------ Reading text ------

A few structural improvements the design discussion has surfaced but
that aren't implemented yet:

- **Incremental commit-chain advance.** Today the tracking branch only
  moves when the whole reachable closure of a HEAD is local. Under
  sustained gossip pressure on large histories, we could fall
  arbitrarily behind. A git-like incremental walker (parallel-fetch
  commit contents, advance the tracking branch commit-by-commit in
  topological order) would give steady progress at the cost of
  exposing intermediate states to readers.
- **`CachingStore<P>` with on-miss fetch.** A middleware that wraps a
  `Peer` and does DHT-backed on-miss fetching inside `BlobStoreGet::get`,
  with a policy callback for gating by size / schema / context. Would
  cover the "cache eviction + lazy fetch" workflows that current
  eager-only semantics can't.
- **Schema-aware traversal in `track`.** `op_children` today scans
  parent blob bytes for 32-byte chunks that look like hashes. That's
  cheap and peer-agnostic but pulls more than strictly necessary when
  a blob contains handle-sized non-hash data. A schema-aware walker
  that parses each blob as its declared schema and enumerates referenced
  handles could be precise, but adds significant traversal complexity.

All three are additive: the current model stays correct as a
strict-closure / eager-only baseline that these improvements build on.

------

• Exercises to complete:
a) Answer these questions from the passage on planned improvements, one line each:
(i) Under the current design, when does the tracking branch move?
(ii) What does `op_children` scan parent blob bytes for?
(iii) What kind of baseline does the current model remain correct as?
b) Duplicate the stretch of the passage on planned improvements from "A few structural" through "states to readers.".

------ Recorded information ------

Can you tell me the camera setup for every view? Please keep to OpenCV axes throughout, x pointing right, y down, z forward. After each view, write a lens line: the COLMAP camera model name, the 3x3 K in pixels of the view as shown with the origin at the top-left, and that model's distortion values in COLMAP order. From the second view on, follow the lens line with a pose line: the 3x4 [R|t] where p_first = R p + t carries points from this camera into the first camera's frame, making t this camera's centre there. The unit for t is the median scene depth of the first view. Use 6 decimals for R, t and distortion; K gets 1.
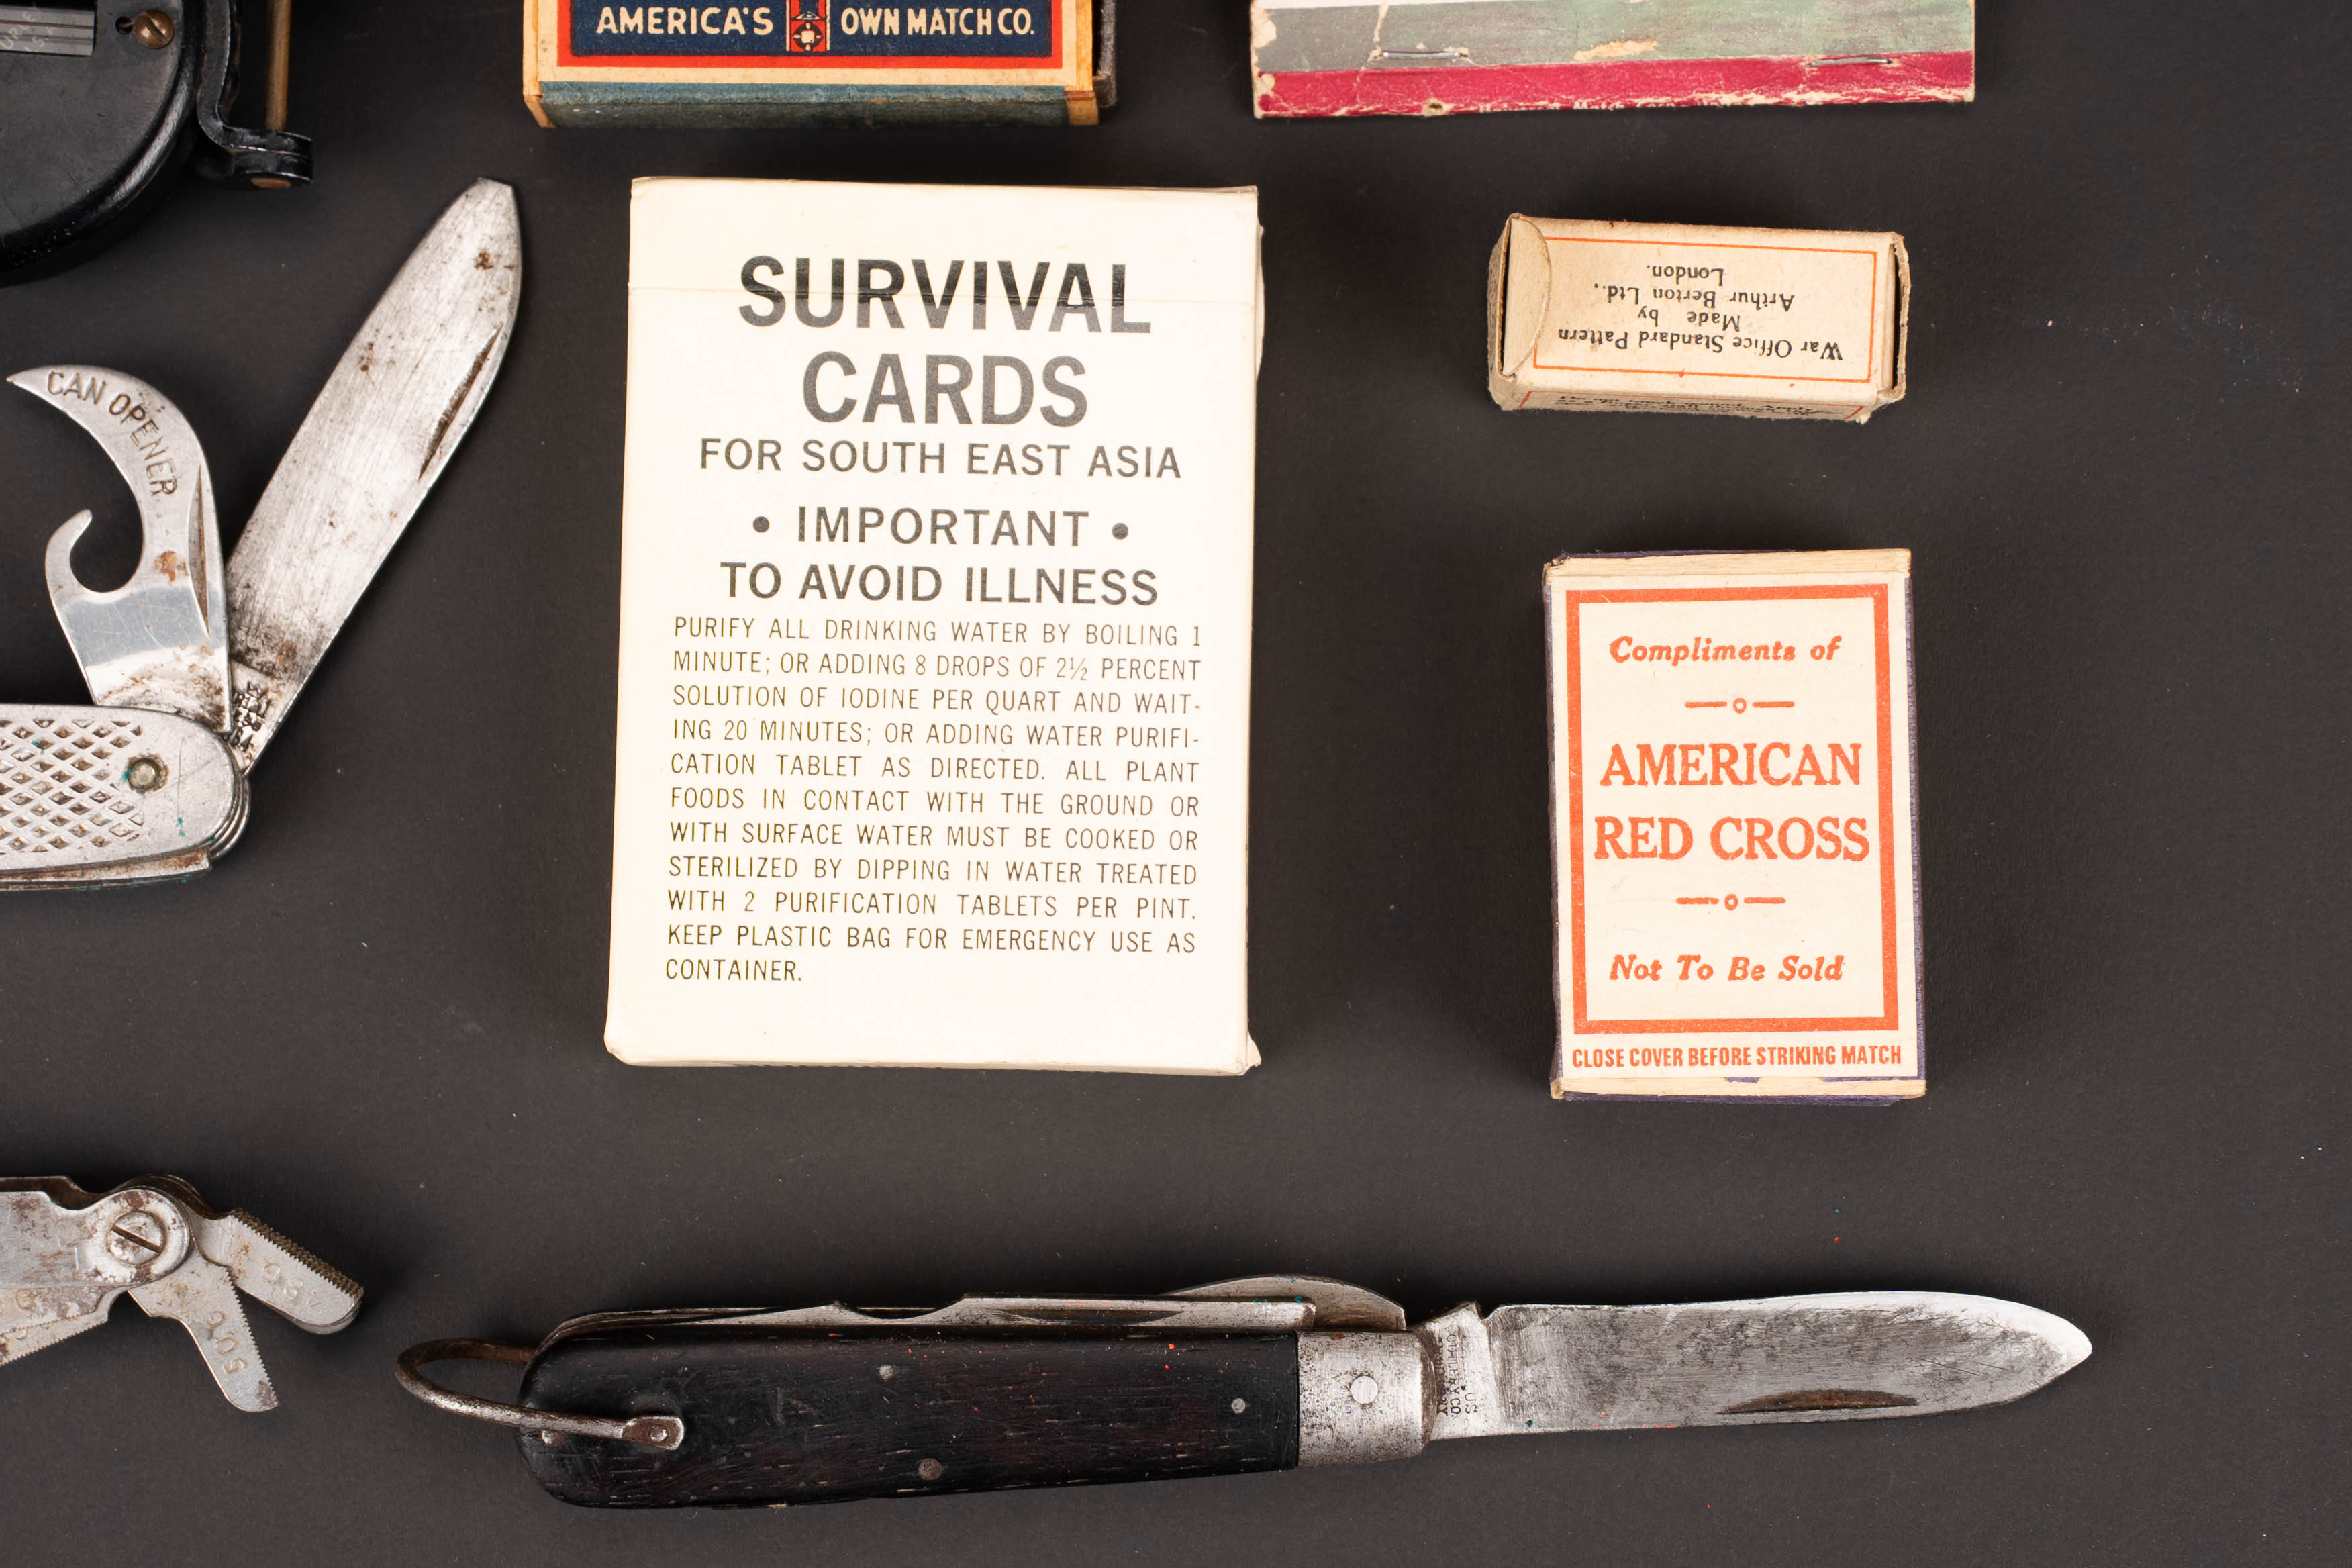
lens RADIAL K [[5360.0, 0, 1176.0], [0, 5360.0, 784.0], [0, 0, 1]] dist [0.233994, 0.457247]
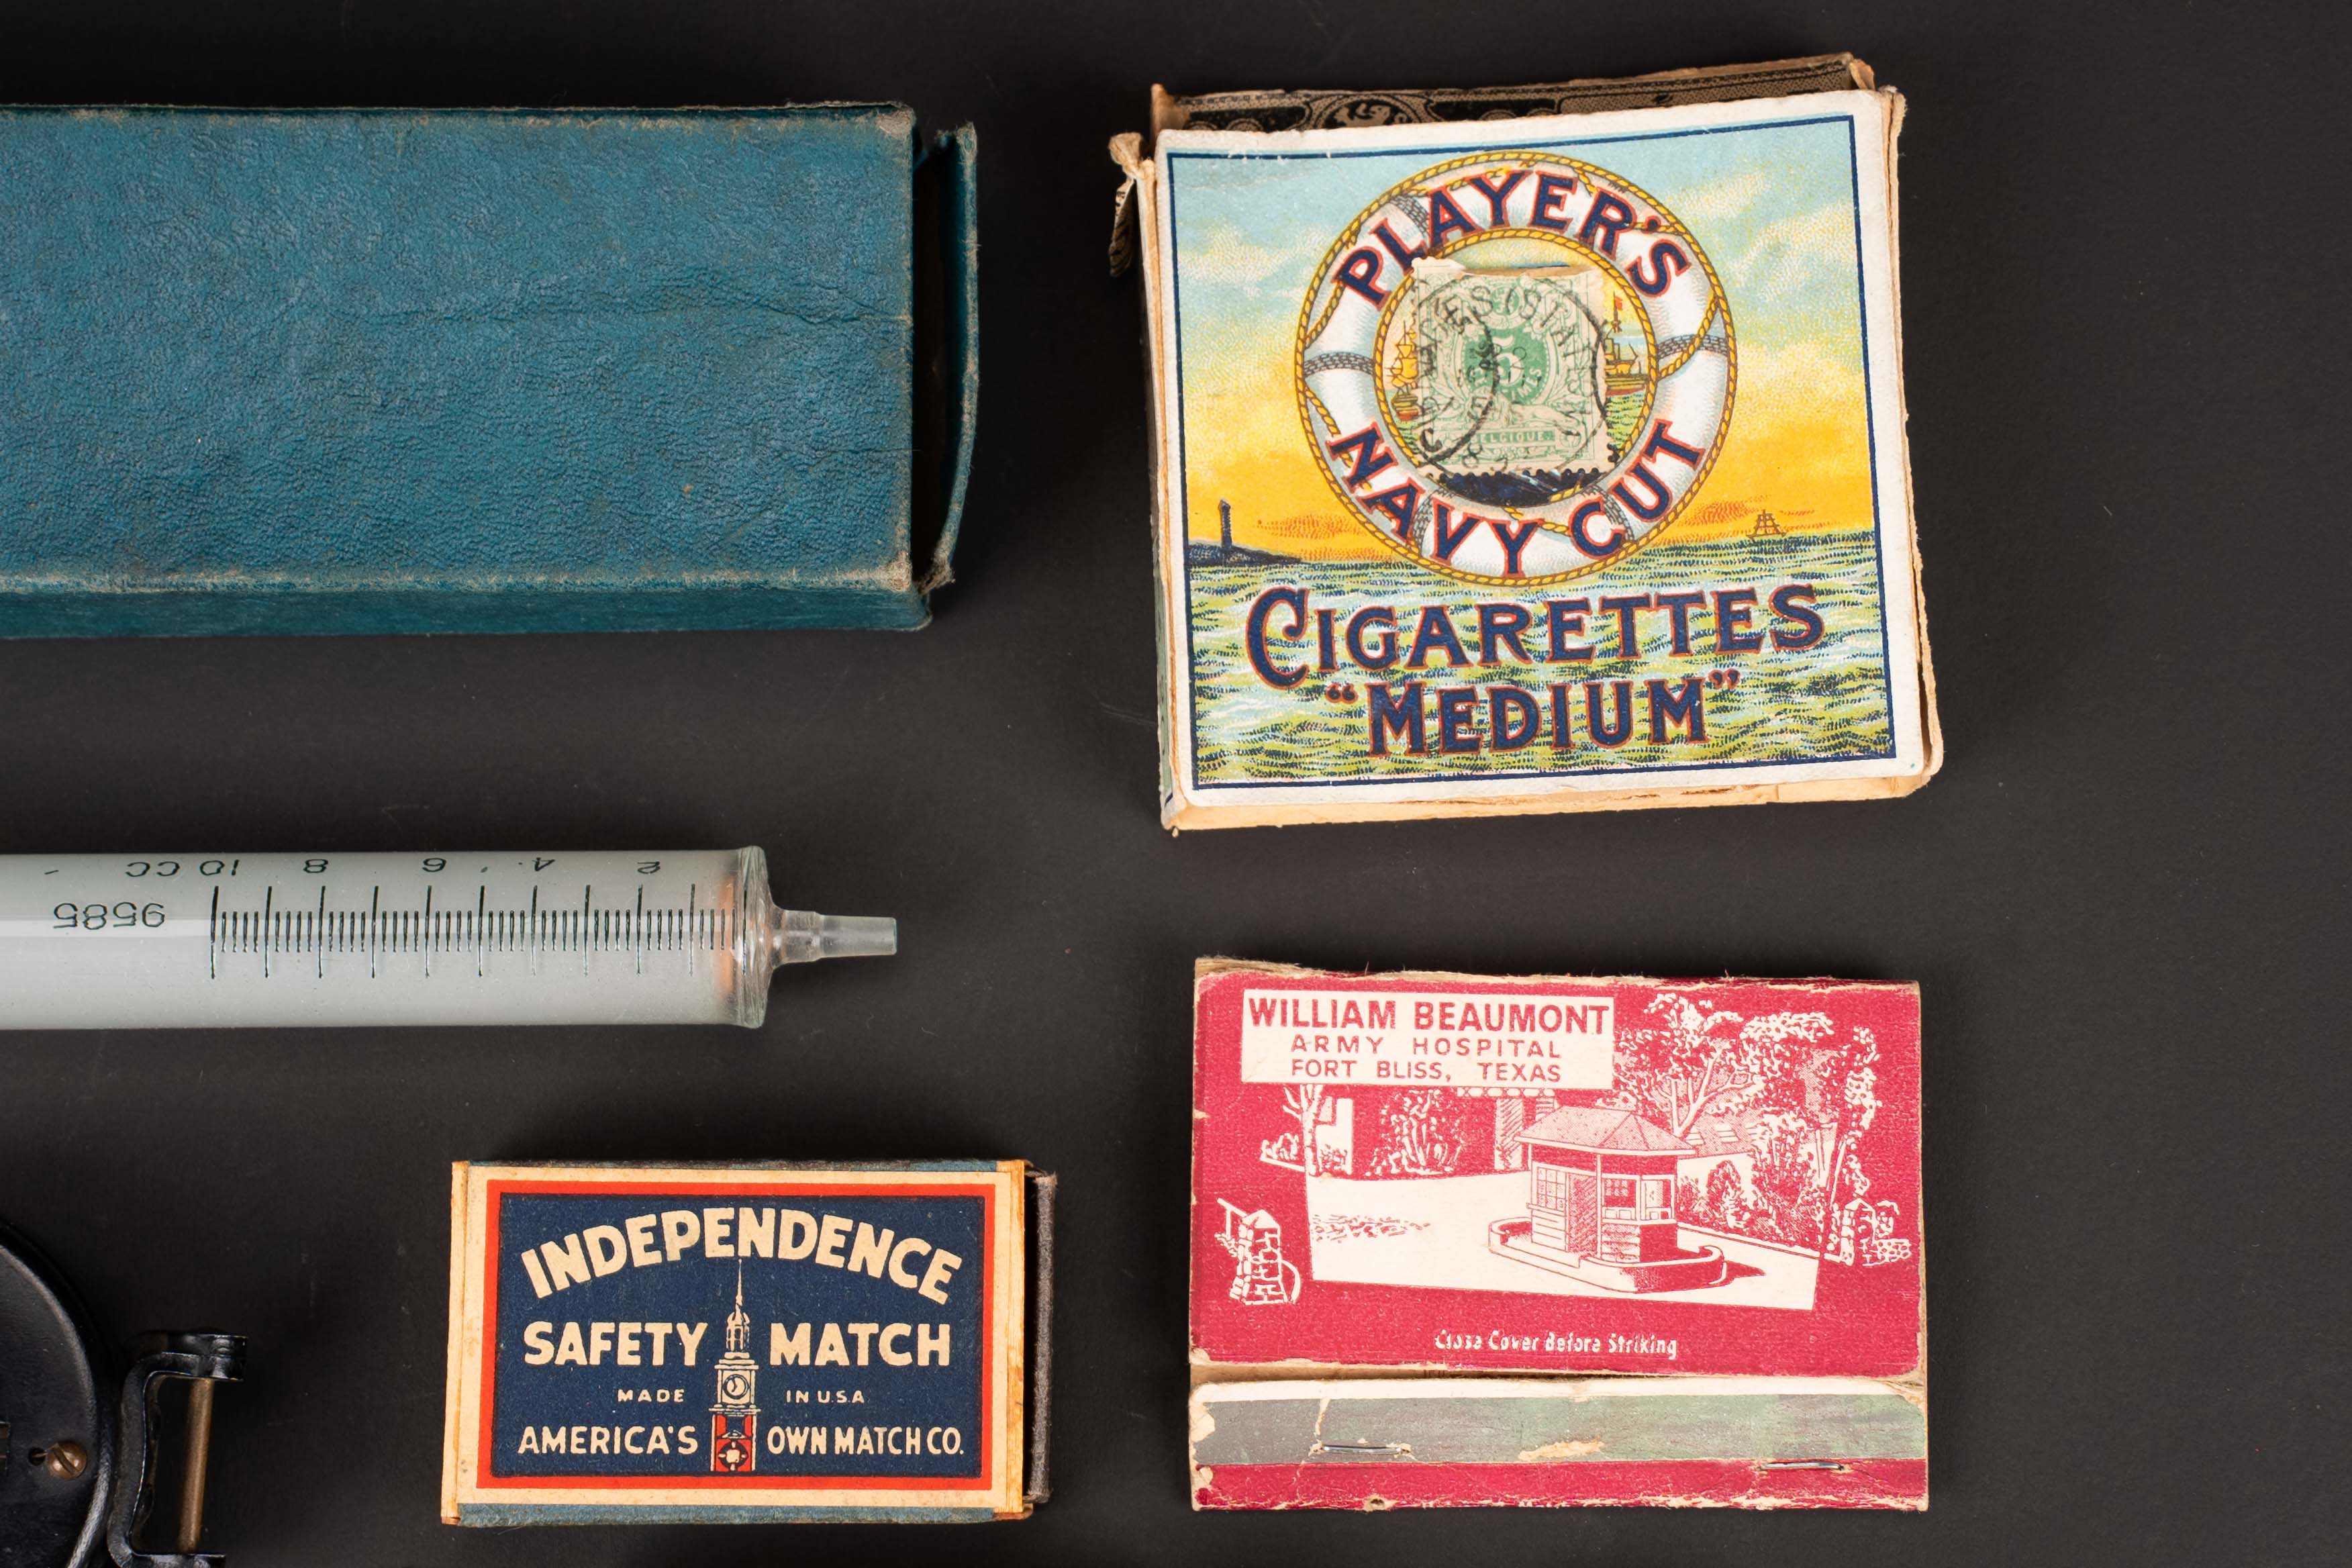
lens RADIAL K [[5360.0, 0, 1176.0], [0, 5360.0, 784.0], [0, 0, 1]] dist [0.233994, 0.457247]
pose [[0.999807, 0.009401, -0.017245, 0.028095], [-0.010560, 0.997605, -0.068364, -0.194393], [0.016561, 0.068533, 0.997511, 0.014432]]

------

• Responses by task:
a)
(i) Only when the whole reachable closure of a HEAD is local.
(ii) 32-byte chunks that look like hashes.
(iii) A strict-closure / eager-only baseline.

b)
A few structural improvements the design discussion has surfaced but
that aren't implemented yet:

- **Incremental commit-chain advance.** Today the tracking branch only
  moves when the whole reachable closure of a HEAD is local. Under
  sustained gossip pressure on large histories, we could fall
  arbitrarily behind. A git-like incremental walker (parallel-fetch
  commit contents, advance the tracking branch commit-by-commit in
  topological order) would give steady progress at the cost of
  exposing intermediate states to readers.